- _WHAT THE EXERCISE ASKS_: Beginning with the line where "298 142 1.63" occurs, transcribe every line exactly through the last line of the listing below, and no others.

- _LISTED ENTRIES_:
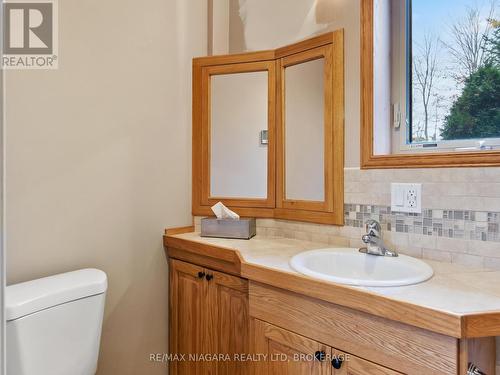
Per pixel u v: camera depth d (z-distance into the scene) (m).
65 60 1.34
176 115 1.77
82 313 1.16
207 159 1.83
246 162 1.78
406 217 1.27
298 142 1.63
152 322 1.65
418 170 1.24
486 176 1.09
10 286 1.13
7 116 1.19
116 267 1.52
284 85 1.68
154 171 1.67
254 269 1.18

- _ANSWER SECTION_:
298 142 1.63
152 322 1.65
418 170 1.24
486 176 1.09
10 286 1.13
7 116 1.19
116 267 1.52
284 85 1.68
154 171 1.67
254 269 1.18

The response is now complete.